> _Problem to solve_:
Please reproduce, exactly and with nothing added, the line containing "CT including the" and every line after it to the end of the records.

> _Stored items_:
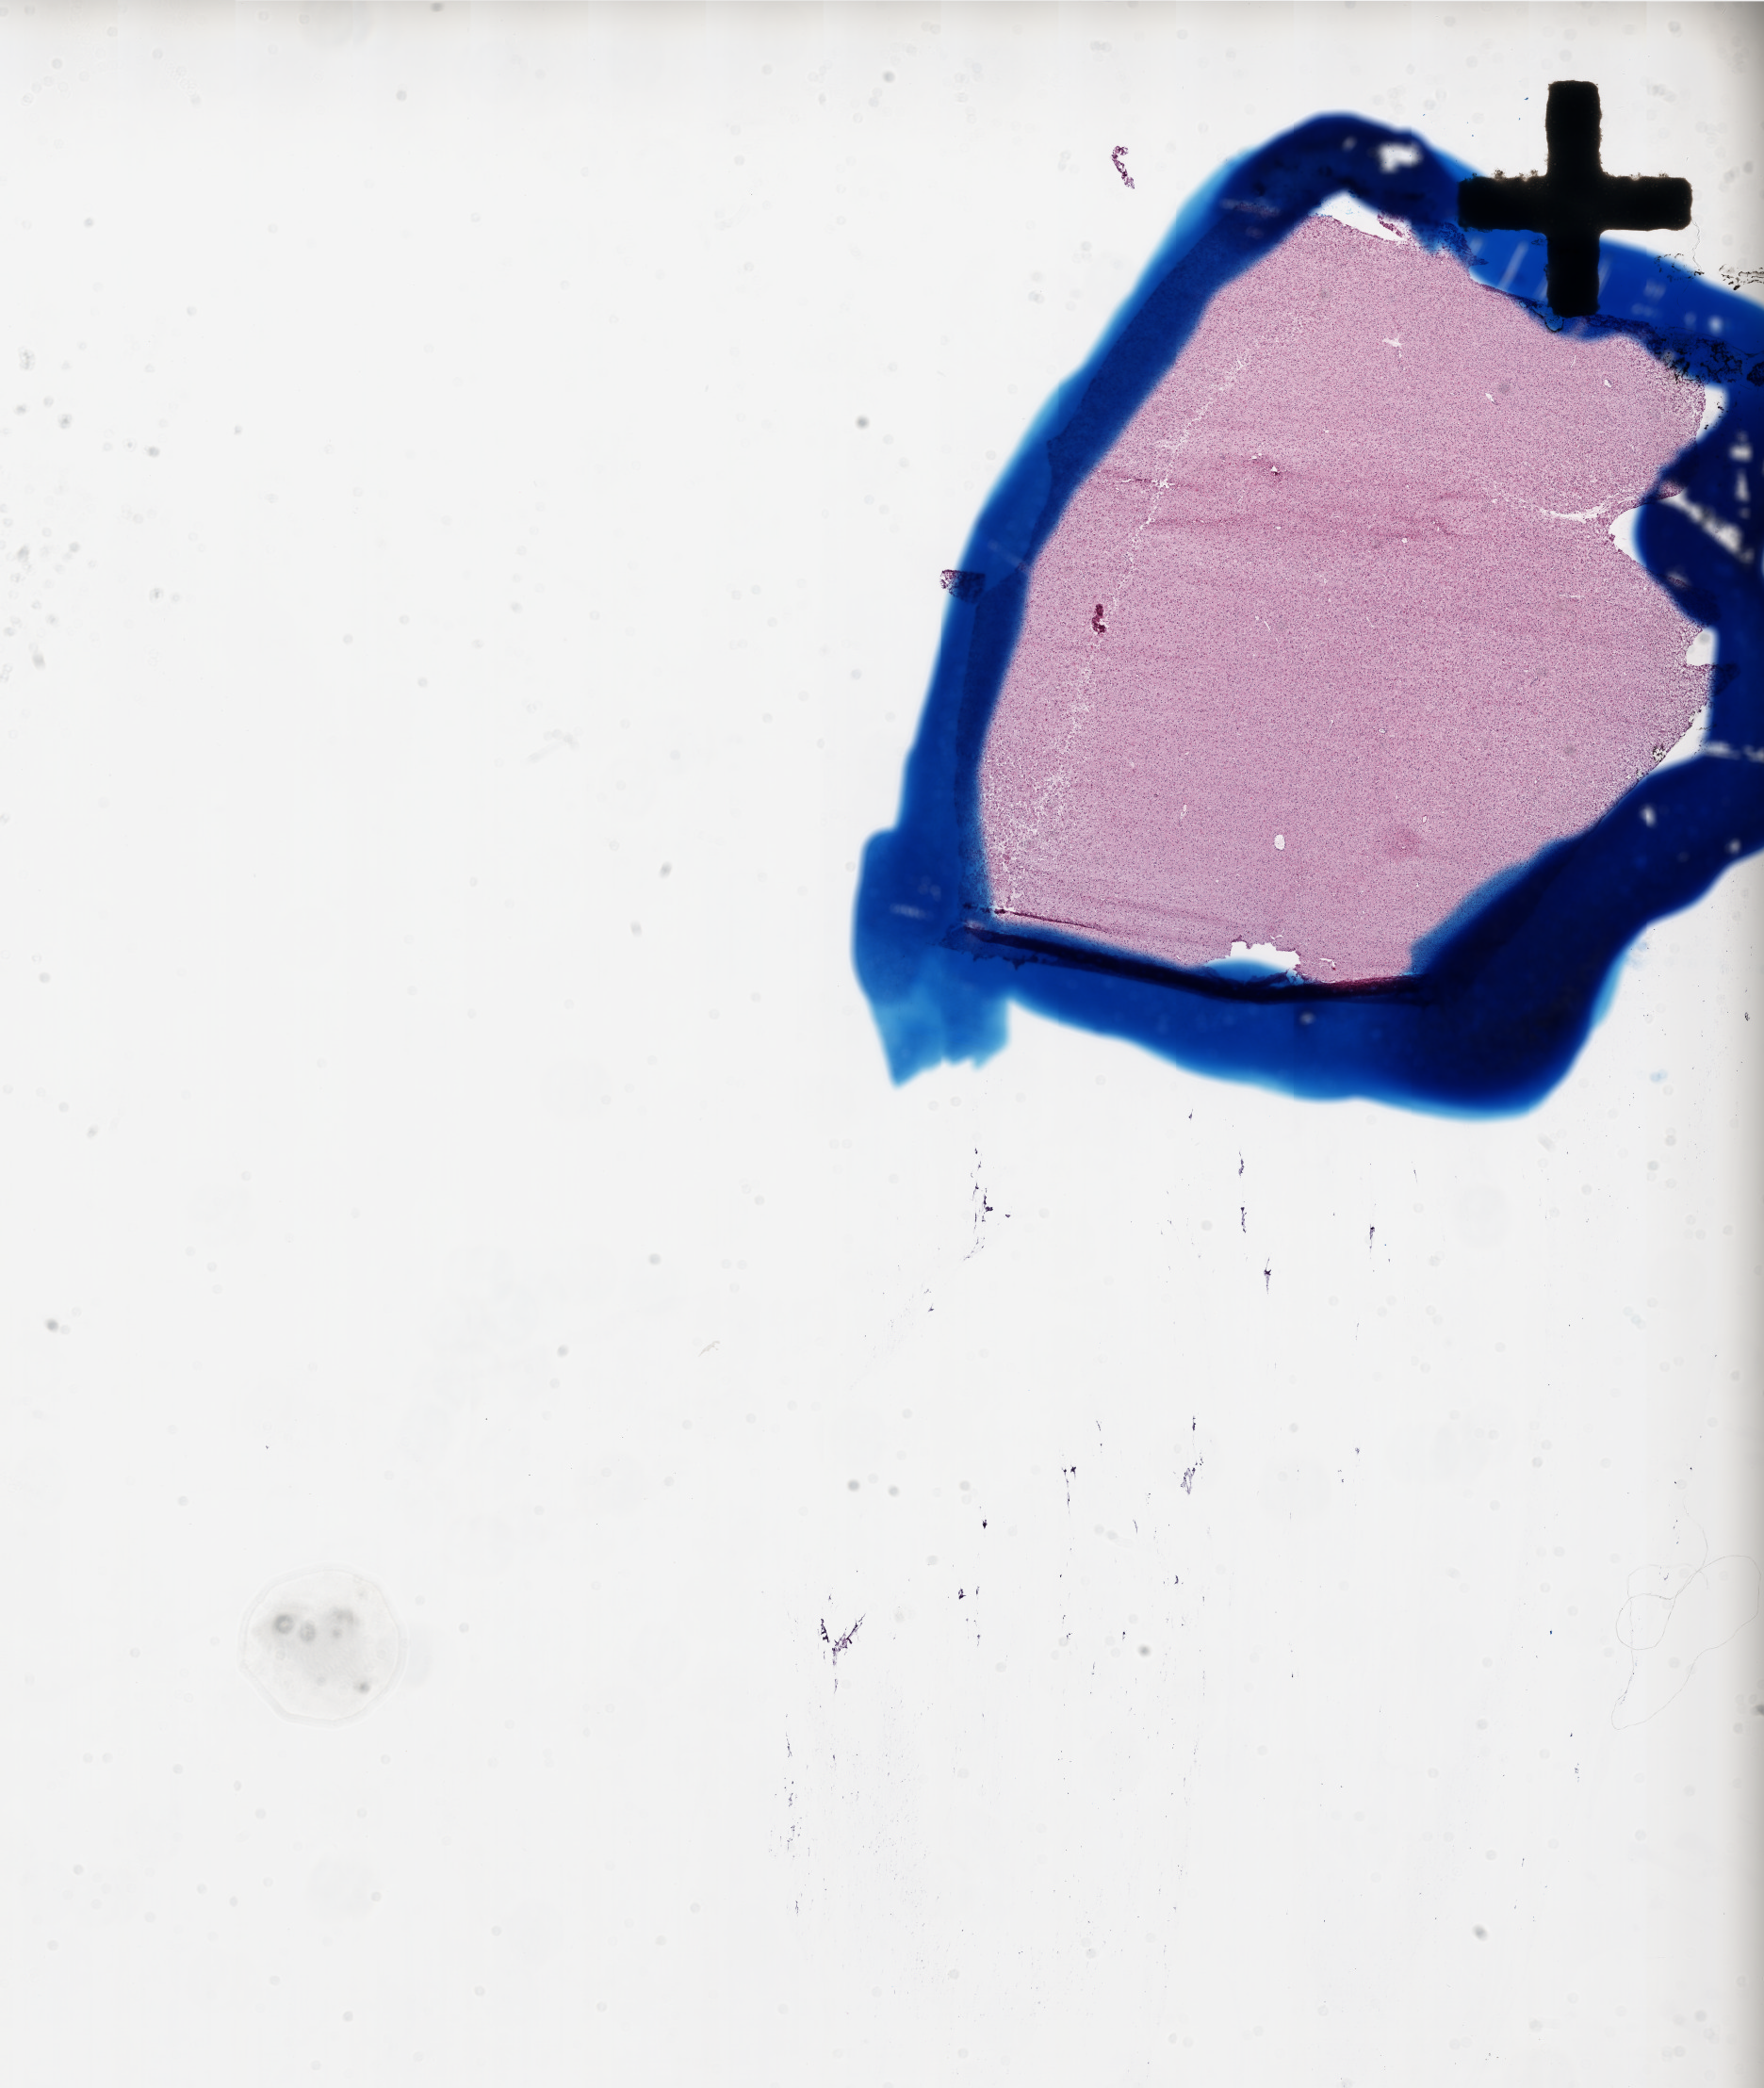
Digitized H&E tissue section (whole slide), low-resolution overview of the scanned area, about 15.0 x 17.7 mm (acquisition: 20x scan), frozen section, brain, primary tumour sample. Female patient; age at initial diagnosis 47 years. Slide review estimates, as recorded: tumour cells 100%, tumour nuclei 100%, normal cells 0%, stromal cells 0%, necrosis 0%. Infiltration values recorded for this section: lymphocyte infiltration 0%, neutrophil infiltration 0%.
Histologic diagnosis: Glioblastoma.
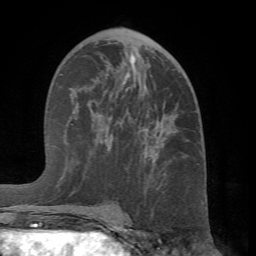
Breast MRI (dynamic contrast-enhanced), one axial slice. Position 37 of 66 along the scan axis. Cropped to one breast. Dynamic contrast-enhanced series, time point 2 of 7 at this slice position (early post-contrast). 1.5 T. TE 4.1 ms, TR 8.4 ms. 256 × 256 image matrix, field of view 170 × 170 mm. Female patient.
Annotated regions visible in this slice (semi-automatically segmented with operator editing):
- enhancing-tissue mask used for the functional tumour volume (all voxels passing the contrast-enhancement thresholds inside the analysis volume; usually the tumour): bounding box (x1, y1, x2, y2) in pixels: (75, 73, 178, 214)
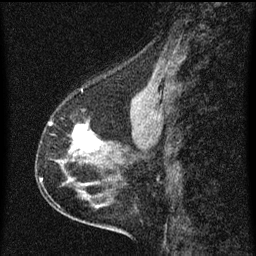
Breast MRI (dynamic contrast-enhanced), one sagittal slice; dynamic contrast-enhanced series, image 2 of 3 at this slice position (ordered by acquisition); 1.5 T; TE 4.2 ms, TR 8 ms; 2 mm slice thickness; 256 × 256 image matrix, field of view 180 × 180 mm. Female patient, age 56 years.
Structures marked on this image (semi-automatic segmentation, software-assisted and operator-edited):
- analysis volume of interest (the breast-tissue region the enhancement analysis was run in; not a lesion): bounding box [x1, y1, x2, y2] px = [49, 114, 102, 181]
- tumour enhancement mask (voxels above the 70 % enhancement threshold inside the analysis volume of interest): [73, 125, 96, 149]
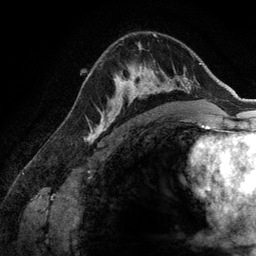
Breast MRI (dynamic contrast-enhanced), one axial slice. Slice 88 of 134 in the series (ordered by position). Cropped to one breast. Dynamic contrast-enhanced series, time point 2 of 6 at this slice position (early post-contrast). 3 T. TE 2.8 ms, TR 6.9 ms. 1.2 mm slice thickness. 256 × 256 image matrix, field of view 190 × 190 mm. Female patient.
Annotated regions visible in this slice (semi-automatic segmentation, software-assisted and operator-edited):
- enhancing-tissue mask used for the functional tumour volume (all voxels passing the contrast-enhancement thresholds inside the analysis volume; usually the tumour): bounding box [x1, y1, x2, y2] px = [107, 60, 173, 125]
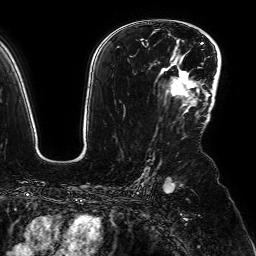
Breast MRI (dynamic contrast-enhanced), one axial slice; slice 48 of 64 in the series (ordered by position); cropped to one breast; dynamic contrast-enhanced series, time point 2 of 7 at this slice position (early post-contrast); 1.5 T; TE 2.6 ms, TR 5.2 ms; 2.5 mm slice thickness; 256 × 256 image matrix. Female patient.
Annotated regions visible in this slice (semi-automatically segmented with operator editing):
- enhancing-tissue mask used for the functional tumour volume (all voxels passing the contrast-enhancement thresholds inside the analysis volume; usually the tumour): bounding box [x1, y1, x2, y2] px = [171, 64, 196, 106]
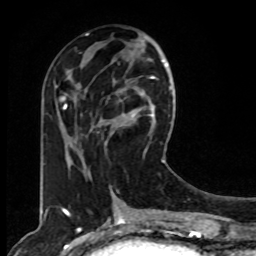
Breast MRI, one axial slice; slice 34 of 80 in the series (ordered by position); cropped to one breast; dynamic contrast-enhanced series, time point 2 of 8 at this slice position (early post-contrast); 1.5 T; TE 4.2 ms, TR 7 ms; 2 mm slice thickness; 256 × 256 image matrix, field of view 165 × 165 mm. Female patient.
Annotated regions visible in this slice (semi-automatically segmented with operator editing):
- enhancing-tissue mask used for the functional tumour volume (all voxels passing the contrast-enhancement thresholds inside the analysis volume; usually the tumour): box from (x=90, y=76) to (x=165, y=162) px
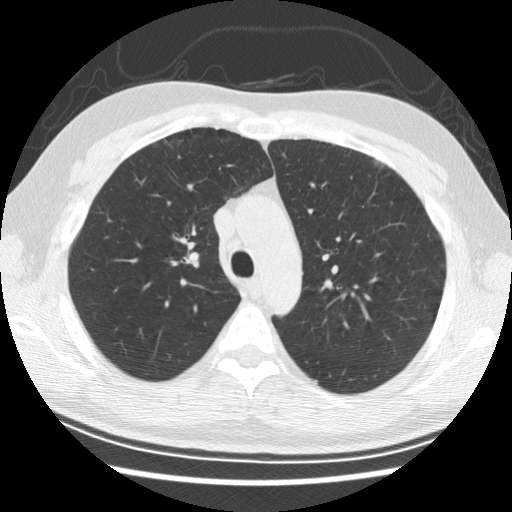
Chest CT (low-dose screening protocol), one axial image, first (baseline) screen, lung window (W 1500 / L -600 HU), 2.5 mm slice thickness. Male participant, aged 57 years at enrolment. Former smoker at enrolment.
• Expert-annotated lung lesion, bounding box [x1, y1, x2, y2] px = [162, 221, 219, 284].
• The screening reader recorded 6 non-calcified nodules or masses ≥4 mm on this exam; which of them this box marks is not recorded.
• Official screen result: negative screen, minor abnormalities not suspicious for lung cancer.
• Lung cancer was diagnosed 766 days after this screen (after the second annual screen): adenocarcinoma, NOS, right upper lobe, poorly differentiated (G3), stage IB (AJCC 6th edition), 25 mm at pathology.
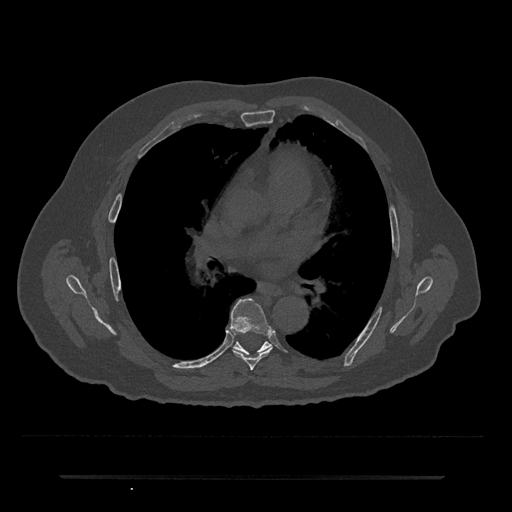
CT including the spine, one axial slice; position 418 of 797 along the scan axis; reconstruction kernel Br40s/3; bone window (W 1800 / L 400 HU); 512 × 512 image matrix, field of view 437 × 437 mm. Male patient, age 69 years. From the clinical record (not read from this slice): primary cancer: prostate.
Structures marked on this image (semi-automatic segmentation, software-assisted and operator-edited):
- T6 vertebra: box from (x=230, y=299) to (x=274, y=371) px
- T7 vertebra: (x=233, y=342)–(x=271, y=355)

> _Task answer_:
CT including the spine, one axial slice; position 418 of 797 along the scan axis; reconstruction kernel Br40s/3; bone window (W 1800 / L 400 HU); 512 × 512 image matrix, field of view 437 × 437 mm. Male patient, age 69 years. From the clinical record (not read from this slice): primary cancer: prostate.
Structures marked on this image (semi-automatic segmentation, software-assisted and operator-edited):
- T6 vertebra: box from (x=230, y=299) to (x=274, y=371) px
- T7 vertebra: (x=233, y=342)–(x=271, y=355)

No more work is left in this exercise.